Try it: What you should write out is every line from the one containing "- **Message Processing" to the end of the data, exactly and with nothing else.

(Collected data)
——————

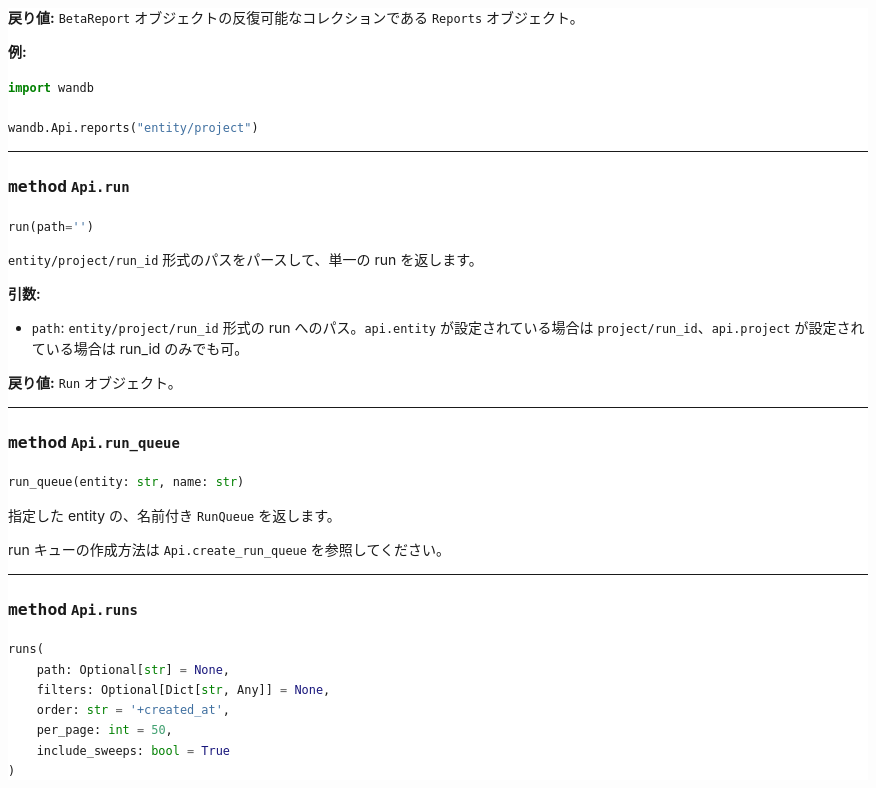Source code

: **戻り値:**
 `BetaReport` オブジェクトの反復可能なコレクションである `Reports` オブジェクト。 



**例:**
 ```python
import wandb

wandb.Api.reports("entity/project")
``` 

---

### <kbd>method</kbd> `Api.run`

```python
run(path='')
```

`entity/project/run_id` 形式のパスをパースして、単一の run を返します。 



**引数:**
 
 - `path`:  `entity/project/run_id` 形式の run へのパス。`api.entity` が設定されている場合は `project/run_id`、`api.project` が設定されている場合は run_id のみでも可。 



**戻り値:**
 `Run` オブジェクト。 

---

### <kbd>method</kbd> `Api.run_queue`

```python
run_queue(entity: str, name: str)
```

指定した entity の、名前付き `RunQueue` を返します。 

run キューの作成方法は `Api.create_run_queue` を参照してください。 

---

### <kbd>method</kbd> `Api.runs`

```python
runs(
    path: Optional[str] = None,
    filters: Optional[Dict[str, Any]] = None,
    order: str = '+created_at',
    per_page: int = 50,
    include_sweeps: bool = True
)
```
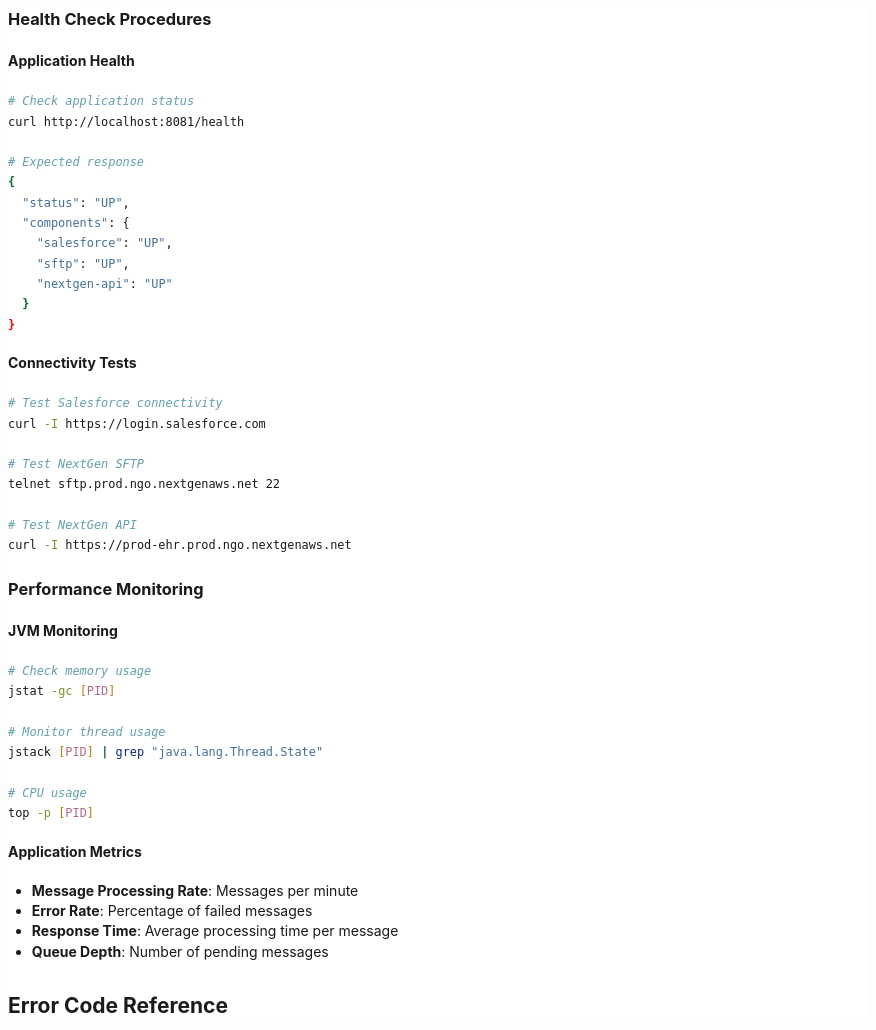 ### Health Check Procedures

#### Application Health
```bash
# Check application status
curl http://localhost:8081/health

# Expected response
{
  "status": "UP",
  "components": {
    "salesforce": "UP",
    "sftp": "UP",
    "nextgen-api": "UP"
  }
}
```

#### Connectivity Tests
```bash
# Test Salesforce connectivity
curl -I https://login.salesforce.com

# Test NextGen SFTP
telnet sftp.prod.ngo.nextgenaws.net 22

# Test NextGen API
curl -I https://prod-ehr.prod.ngo.nextgenaws.net
```

### Performance Monitoring

#### JVM Monitoring
```bash
# Check memory usage
jstat -gc [PID]

# Monitor thread usage
jstack [PID] | grep "java.lang.Thread.State"

# CPU usage
top -p [PID]
```

#### Application Metrics
- **Message Processing Rate**: Messages per minute
- **Error Rate**: Percentage of failed messages
- **Response Time**: Average processing time per message
- **Queue Depth**: Number of pending messages

## Error Code Reference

——————

Answer to the exercise:
- **Message Processing Rate**: Messages per minute
- **Error Rate**: Percentage of failed messages
- **Response Time**: Average processing time per message
- **Queue Depth**: Number of pending messages

## Error Code Reference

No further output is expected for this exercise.